A application created to expose more than a hundred muslim women has generated a strong controversy in India where this Tuesday, January 4, two people have been arrested in relation to the now withdrawn app, between reports of increasing attacks against minorities.
A 21-year-old student was detained and brought before a Mumbai court, showed there NDTV television, and a woman was also arrested as the main accused of creating the app, the western city police said.
“Why am I so disgusted, but not surprised, that it could have been a woman?” The journalist asked on Twitter. Ismat Ara one of dozens of Muslim women whose face appeared on the app. “We have been sold and auctioned online“He added in another message.
Ara filed a complaint on January 1 before the Capital Police, which he shared on Twitter, in which he demanded the opening of an investigation “against a group of unknown people who want to harass and insult Muslim women on social networks and on the internet. ”.
The journalist discovered her face that day in an application, as did dozens of other women belonging to the Muslim minority of the India a religion followed by 14.2% of the country’s inhabitants.
“Your ‘bulli bai’ of the day is @IsmatAraa”, along with a photograph of Ara the now eliminated application pointed out, a term that, as the journalist explained, is “used exclusively against Muslim women” and “with the intention of humiliating and insult ”.

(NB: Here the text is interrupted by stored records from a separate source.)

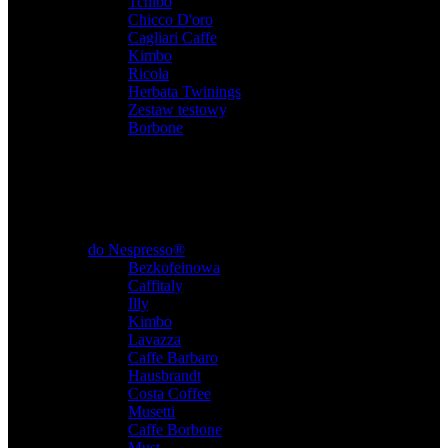
Tchibo
,
Chicco D'oro
,
Cagliari Caffe
,
Kimbo
,
Ricola
,
Herbata Twinings
,
Zestaw testowy
,
Borbone
do Nespresso®
Bezkofeinowa
,
Caffitaly
,
Illy
,
Kimbo
,
Lavazza
,
Caffe Barbaro
,
Hausbrandt
,
Costa Coffee
,
Musetti
,
Caffe Borbone
,
Must
,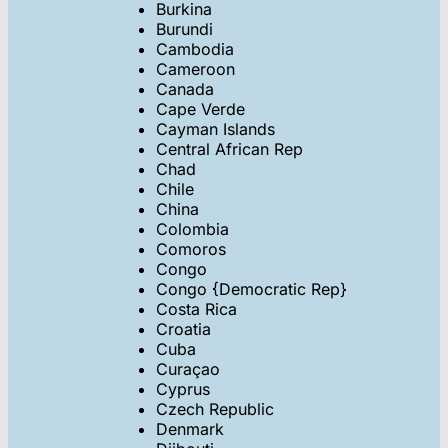
Burkina
Burundi
Cambodia
Cameroon
Canada
Cape Verde
Cayman Islands
Central African Rep
Chad
Chile
China
Colombia
Comoros
Congo
Congo {Democratic Rep}
Costa Rica
Croatia
Cuba
Curaçao
Cyprus
Czech Republic
Denmark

The application has generated outrage in part of the country, and the Minister of Telecommunications, Ashwini Vaishnaw He affirmed last Saturday that the Indian Government is “working” together with the Police of New Delhi and Bombay in the case.
But beyond official statements, numerous human rights organizations have denounced an increase in attacks against religious minorities under the government of the Hindu nationalist Bharatiya Janata Party (BJP).

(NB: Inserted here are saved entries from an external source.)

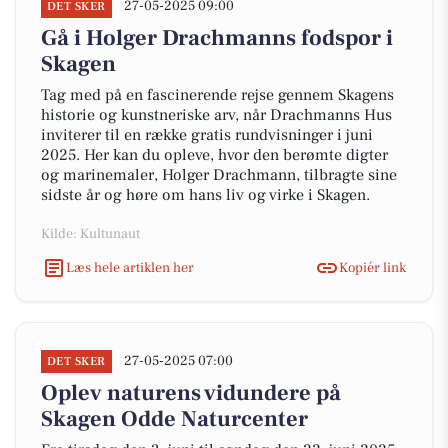
27-05-2025 09:00
DET SKER
Gå i Holger Drachmanns fodspor i
Skagen
Tag med på en fascinerende rejse gennem Skagens
historie og kunstneriske arv, når Drachmanns Hus
inviterer til en række gratis rundvisninger i juni
2025. Her kan du opleve, hvor den berømte digter
og marinemaler, Holger Drachmann, tilbragte sine
sidste år og høre om hans liv og virke i Skagen.
Kilde: Kultunaut
Læs hele artiklen her
Kopiér link
27-05-2025 07:00
DET SKER
Oplev naturens vidundere på
Skagen Odde Naturcenter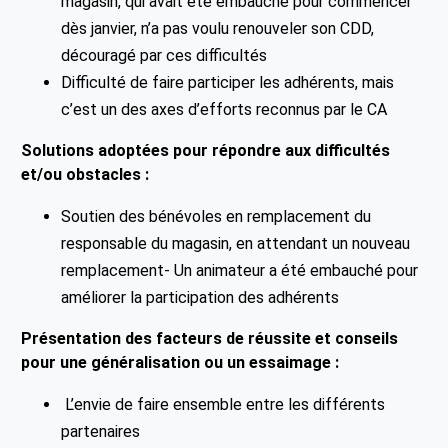
magasin, qui avait été embauché pour commencer
dès janvier, n’a pas voulu renouveler son CDD,
découragé par ces difficultés
Difficulté de faire participer les adhérents, mais
c’est un des axes d’efforts reconnus par le CA
Solutions adoptées pour répondre aux difficultés
et/ou obstacles :
Soutien des bénévoles en remplacement du
responsable du magasin, en attendant un nouveau
remplacement- Un animateur a été embauché pour
améliorer la participation des adhérents
Présentation des facteurs de réussite et conseils
pour une généralisation ou un essaimage :
L’envie de faire ensemble entre les différents
partenaires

As Ara pointed out, it is not the first time that an application with images of Muslim women has appeared.
It is a new version of Sulli Deals, a similar platform created in July of last year that “auctioned” dozens of Muslim women with an equally pejorative Hindi term.
Just two weeks ago and during a religious assembly in the northern city of Haridwar, attendees called for the killing of Muslims, an event that caused outrage in the Asian country due to the slowness of the authorities and the Police in acting against the organizers .
The Christian minority, which represents 2.3% of the population according to the last census of 2011, has also recently suffered a wave of attacks, especially in the southern state of Karnataka.
The Popular Union for Civil Liberties (PUCL) denounced 39 cases of hate crimes against Christians in the region in December and mentioned that it is drafting a controversial law to prohibit forced conversions, while the Association for the Protection of Civil Rights last year verified 300 cases of violence against christians in 21 states.